Je ne me souviens plus du nom de cette côte mais c’était en rentrant de Cadaqués. Mon père conduisait, ma mère et la mère de ma mère étaient assisses à l’arrière. J’avais eu l’autorisation exceptionnelle de mettre le cd que je voulais dans le lecteur de l’Alfa-Roméo. Nous revenions d’une après-midi passée à Figueras puis à Cadaqués, pour un retour sur les traces de Dali. Il y a beaucoup plus longtemps, nous avions déjà effectué ce voyage mais je n’en avais aucun souvenir. A ce deuxième passage dans le village, j’avais l’âge de partir seul y explorer les rues. Je me baladais avec un sentiment de liberté, renforcé par une aisance toute particulière de pouvoir me balader dans un village inconnue, étranger avec la féroce sensation de le connaitre par cœur. Ces murs blancs, ces ruelles crument éclairés par le soleil… Je savais ou j’allais et l’autorisation parentale en était plus appréciable.

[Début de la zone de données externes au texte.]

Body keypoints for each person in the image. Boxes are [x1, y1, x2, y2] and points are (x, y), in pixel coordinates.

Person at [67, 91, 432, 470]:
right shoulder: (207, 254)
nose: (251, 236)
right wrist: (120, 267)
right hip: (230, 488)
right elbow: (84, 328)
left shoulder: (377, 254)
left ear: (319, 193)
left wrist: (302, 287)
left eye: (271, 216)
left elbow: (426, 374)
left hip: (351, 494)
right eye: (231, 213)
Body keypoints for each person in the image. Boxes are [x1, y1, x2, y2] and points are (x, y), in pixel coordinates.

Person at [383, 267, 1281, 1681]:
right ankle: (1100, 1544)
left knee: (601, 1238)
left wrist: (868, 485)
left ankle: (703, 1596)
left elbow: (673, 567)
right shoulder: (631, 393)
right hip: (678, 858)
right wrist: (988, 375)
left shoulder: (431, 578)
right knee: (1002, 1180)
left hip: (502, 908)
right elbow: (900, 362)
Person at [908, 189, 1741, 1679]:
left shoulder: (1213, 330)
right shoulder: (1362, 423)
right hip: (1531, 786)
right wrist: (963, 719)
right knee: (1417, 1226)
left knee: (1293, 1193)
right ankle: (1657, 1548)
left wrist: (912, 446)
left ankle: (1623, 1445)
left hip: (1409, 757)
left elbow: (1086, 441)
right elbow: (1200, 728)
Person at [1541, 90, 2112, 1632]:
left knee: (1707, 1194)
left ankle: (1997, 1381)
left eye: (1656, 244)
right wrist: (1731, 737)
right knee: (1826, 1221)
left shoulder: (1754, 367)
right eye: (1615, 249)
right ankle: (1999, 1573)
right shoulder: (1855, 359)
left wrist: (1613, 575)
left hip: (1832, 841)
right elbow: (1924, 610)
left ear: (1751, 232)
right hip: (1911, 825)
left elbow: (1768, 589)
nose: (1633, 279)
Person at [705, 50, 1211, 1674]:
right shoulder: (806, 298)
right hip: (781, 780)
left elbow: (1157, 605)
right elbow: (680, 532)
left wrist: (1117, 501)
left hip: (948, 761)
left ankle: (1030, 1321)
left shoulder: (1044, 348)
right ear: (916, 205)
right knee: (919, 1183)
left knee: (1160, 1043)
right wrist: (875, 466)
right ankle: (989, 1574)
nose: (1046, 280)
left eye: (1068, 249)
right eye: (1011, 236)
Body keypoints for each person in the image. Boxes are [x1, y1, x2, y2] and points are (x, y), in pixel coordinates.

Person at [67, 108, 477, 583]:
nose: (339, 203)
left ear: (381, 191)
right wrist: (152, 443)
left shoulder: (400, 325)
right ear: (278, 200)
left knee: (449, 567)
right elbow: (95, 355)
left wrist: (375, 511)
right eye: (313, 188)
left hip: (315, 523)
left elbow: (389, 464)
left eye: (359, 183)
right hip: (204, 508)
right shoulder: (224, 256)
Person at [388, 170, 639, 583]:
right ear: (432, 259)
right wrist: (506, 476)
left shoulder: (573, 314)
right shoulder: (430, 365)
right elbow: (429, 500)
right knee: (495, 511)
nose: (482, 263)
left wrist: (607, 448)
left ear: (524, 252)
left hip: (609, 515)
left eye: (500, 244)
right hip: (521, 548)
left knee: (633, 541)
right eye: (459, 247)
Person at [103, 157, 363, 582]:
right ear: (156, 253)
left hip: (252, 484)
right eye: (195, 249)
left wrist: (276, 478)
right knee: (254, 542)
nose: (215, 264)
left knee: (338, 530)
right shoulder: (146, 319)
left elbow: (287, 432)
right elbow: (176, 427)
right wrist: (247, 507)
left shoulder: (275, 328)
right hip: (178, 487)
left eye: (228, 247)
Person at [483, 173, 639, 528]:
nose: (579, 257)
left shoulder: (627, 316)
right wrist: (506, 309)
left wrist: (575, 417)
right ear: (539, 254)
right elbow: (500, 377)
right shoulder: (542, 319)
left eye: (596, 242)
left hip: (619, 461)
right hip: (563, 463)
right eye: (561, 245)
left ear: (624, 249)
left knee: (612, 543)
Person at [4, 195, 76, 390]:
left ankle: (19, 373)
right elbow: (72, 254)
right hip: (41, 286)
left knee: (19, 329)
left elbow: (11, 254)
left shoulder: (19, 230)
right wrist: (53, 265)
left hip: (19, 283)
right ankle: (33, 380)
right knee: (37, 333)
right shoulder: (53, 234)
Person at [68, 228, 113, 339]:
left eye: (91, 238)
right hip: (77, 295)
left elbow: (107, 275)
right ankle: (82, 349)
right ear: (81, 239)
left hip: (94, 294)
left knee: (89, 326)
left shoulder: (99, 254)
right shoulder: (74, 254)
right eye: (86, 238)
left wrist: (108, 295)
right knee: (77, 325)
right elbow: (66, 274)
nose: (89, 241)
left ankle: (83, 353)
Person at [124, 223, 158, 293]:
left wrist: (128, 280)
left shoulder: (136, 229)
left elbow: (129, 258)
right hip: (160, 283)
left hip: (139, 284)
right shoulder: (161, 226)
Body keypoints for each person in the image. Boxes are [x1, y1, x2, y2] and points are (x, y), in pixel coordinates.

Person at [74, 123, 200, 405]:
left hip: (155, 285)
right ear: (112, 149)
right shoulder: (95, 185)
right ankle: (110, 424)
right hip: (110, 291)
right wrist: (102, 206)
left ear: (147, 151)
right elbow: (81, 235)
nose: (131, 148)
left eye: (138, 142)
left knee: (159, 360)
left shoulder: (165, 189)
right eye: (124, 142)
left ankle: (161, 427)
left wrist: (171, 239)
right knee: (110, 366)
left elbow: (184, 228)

Et puis ce fut le moment de repartir. A l’aller nous avions pris une autoroute des plus banales où les paysages ne changent pas, où l’Espagne n’est que la continuité d’un paysage uniformisé. Alors nous avons pris la route de la côte pour rejoindre Méze (sur l’étang de Thau) ou habite la mère de ma mère. Tout le monde se reposait et j’ai eu cette envie. L’envie d’enfin découvrir cet album à la pochette jaune éclatante et ce profil de Keziah Jones avec son visage qui y apparait. Le titre : Liquid Sunshine, comme la lumière déclinante sur les falaises que nous longions. Ce soleil doux qui coule contre la peau. Le paysage m’apaisait avec ces collines dorées qui plongeaient dans la mer méditerranée. Quand je mis le cd dans le lecteur, ce sentiment prit de l’ampleur, me mis dans un cocon de douceur. Ce funk légèrement dissonant baignait l’habitacle de la voiture. Le son n’était pas très fort mais cela suffisait à mon bonheur. Personne ne disait rien, on se laissait conduire dans la chaleur de l’été, avec l’embrun de la mer qui passait par la fenêtre. Et cette musique pour pimenter nos sens.